9. Стройотряд
Работа в стройотряде формально была добровольной. Но по комсомольской линии первокурсники обязаны были отработать так называемый Третий трудовой семестр. Тот, кто по состоянию здоровья не мог работать в стройотряде, должен был отработать в институте – в приемной комиссии или на какой-то другой канцелярской работе. Так, в стройотряд не попали Марина Шухман, а из нашей группы Витя Жулин, Саша Никонов и Толя Парамонов. Работать нужно было все два месяца каникул – июль и август.
Студенты других курсов работали в стройотряде действительно добровольно, стремясь заработать деньги. Впрочем, у третьего курса в июле была ознакомительная практика, а у ребят с четвертого курса в те годы летом были военные сборы. Так что, помимо первокурсников, в стройотряде работали второкурсники и пятикурсники.

— ИСХОДНЫЕ ЗАПИСИ —
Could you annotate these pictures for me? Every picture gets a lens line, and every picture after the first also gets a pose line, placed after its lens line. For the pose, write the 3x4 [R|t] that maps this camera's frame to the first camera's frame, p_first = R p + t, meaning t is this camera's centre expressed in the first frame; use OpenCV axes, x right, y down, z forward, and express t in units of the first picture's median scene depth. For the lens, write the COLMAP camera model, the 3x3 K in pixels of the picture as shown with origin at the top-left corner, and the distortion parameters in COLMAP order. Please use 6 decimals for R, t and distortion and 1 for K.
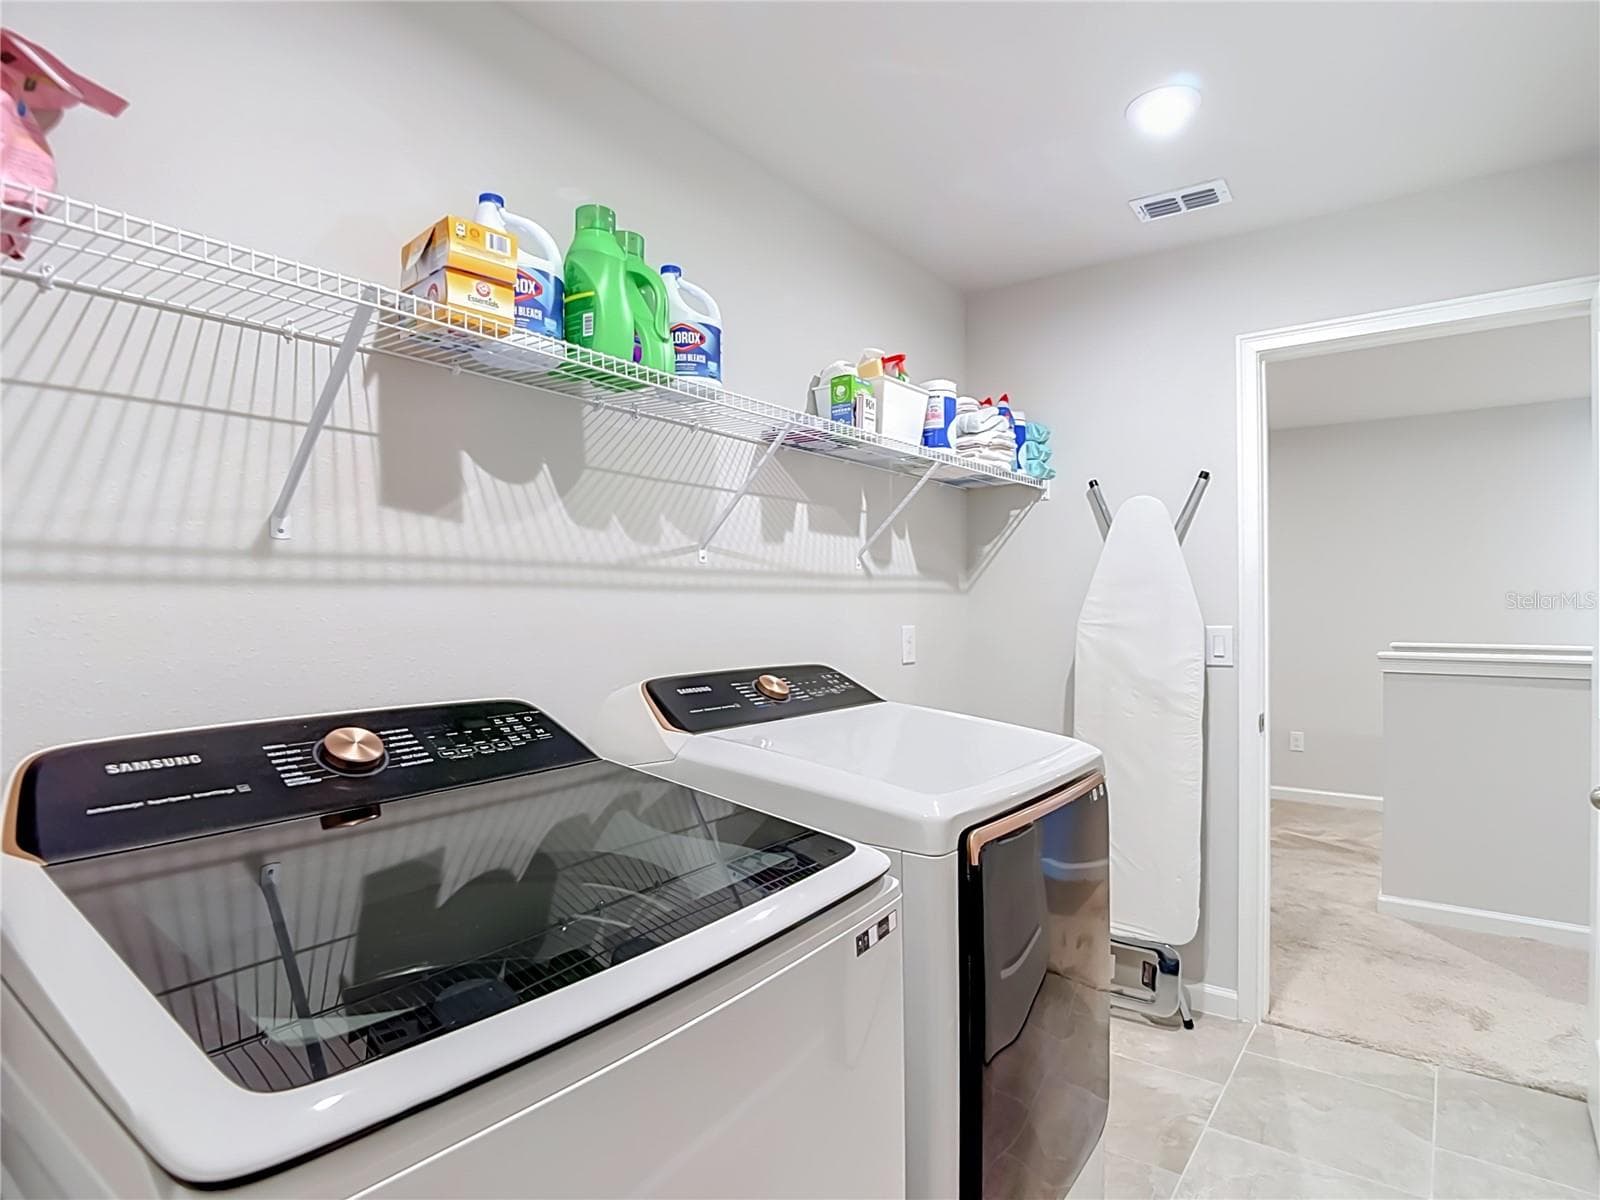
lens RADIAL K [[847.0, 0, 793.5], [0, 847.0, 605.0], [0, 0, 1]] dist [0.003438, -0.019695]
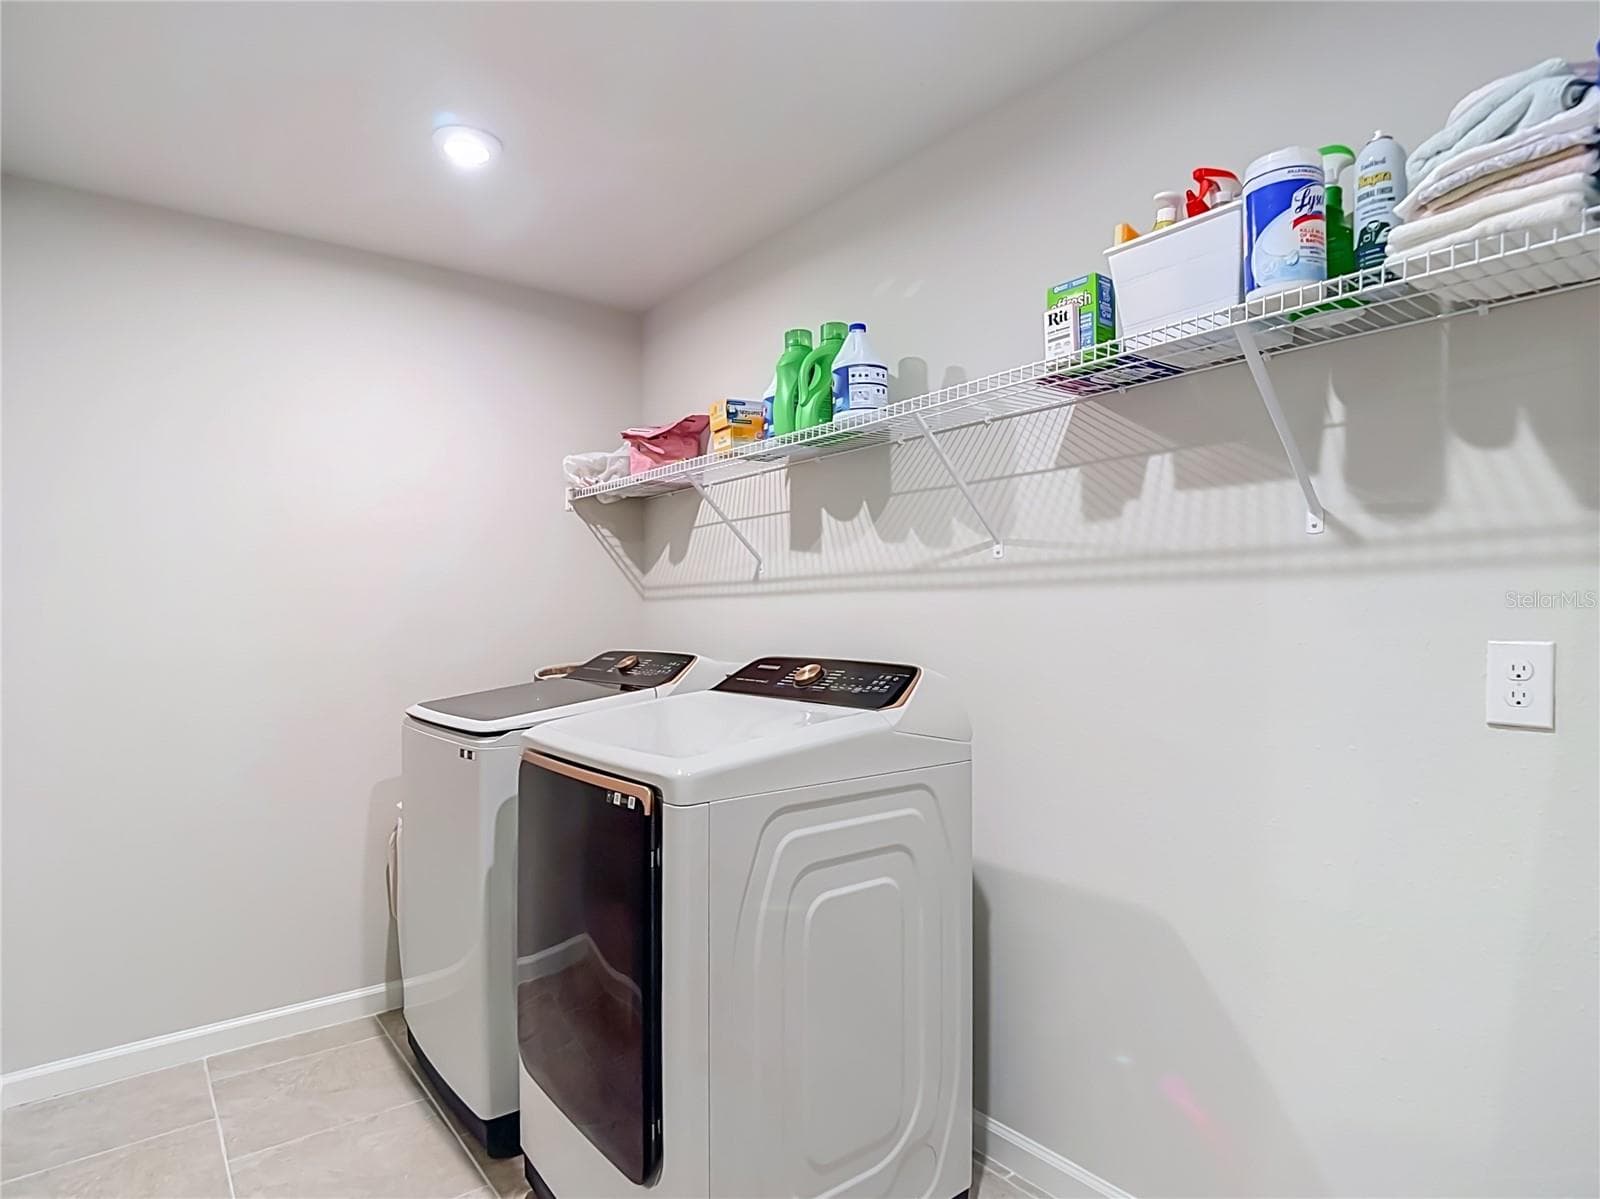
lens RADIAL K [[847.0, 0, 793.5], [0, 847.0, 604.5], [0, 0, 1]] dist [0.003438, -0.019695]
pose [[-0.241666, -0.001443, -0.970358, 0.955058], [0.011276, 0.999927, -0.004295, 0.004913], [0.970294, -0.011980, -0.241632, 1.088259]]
* * *
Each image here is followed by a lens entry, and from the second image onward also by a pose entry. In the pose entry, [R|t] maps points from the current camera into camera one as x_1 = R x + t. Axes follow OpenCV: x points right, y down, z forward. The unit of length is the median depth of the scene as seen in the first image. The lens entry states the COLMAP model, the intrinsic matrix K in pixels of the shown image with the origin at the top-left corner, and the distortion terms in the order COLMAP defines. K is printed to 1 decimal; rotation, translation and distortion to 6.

— ЗАДАНИЯ —
1. Ответьте на вопросы по отрывку о стройотряде:
(а) Какие месяцы каникул нужно было отработать?
(б) Где работали те, кто по состоянию здоровья не мог попасть в стройотряд?
(в) Чем летом в те годы были заняты ребята с четвертого курса?
2. Продолжите отрывок о стройотряде после его последнего предложения.
Записи взяты из другого источника.

— ОТВЕТЫ ПО НОМЕРАМ —
1.
(а) Июль и август.
(б) В институте, в приемной комиссии или на другой канцелярской работе.
(в) Военными сборами.

2.
Нашему институту (или только нашему факультету) для работы в стройотряде выделили Чеховский район Московской области. Нас разделили, насколько я помню, на шесть отрядов. Группу С-11 направили в Молоди (отряд назывался «Победа»), группы С-12 и С-16 – в Чепелево (совхоз «Чепелевский»), группу С-13 в совхоз «Новый быт», группы С-14 и С-15 – в Васькино, группу С-17 в Шарапово (колхоз «Ленинское знамя»), группы С-18 и С-19) – в Стремилово (колхоз им. XX партсъезда).
Наш отряд, работавший в колхозе им. XX партсъезда, назывался «Парус» (и отрядной песней был «Парус» Высоцкого). Командиром был пятикурсник Валерий Гришин, и вокруг него собралась команда пятикурсников. Они хотели заработать побольше денег, поэтому стремились избавиться от «слабаков». В первую очередь Гришину как-то удалось избавиться от большинства девочек из С-18 и С-19, которых перебросили в отряд «Победа». По каким-то причинам из нашей группы в отряд попала только Юля Рашба, из С-19 – Ирина Аброськина, Елена Андреева, Елена Волкова и Люба Камардина (Прохорова). При этом Люба работала поваром, еще поварами были две девушки-второкурсницы. Еще была Марина Михайлова из С-12 (у которой почему-то было прозвище «Теща»), так как у нее был роман со второкурсником Сергеем Василенко, работавшим в нашем отряде.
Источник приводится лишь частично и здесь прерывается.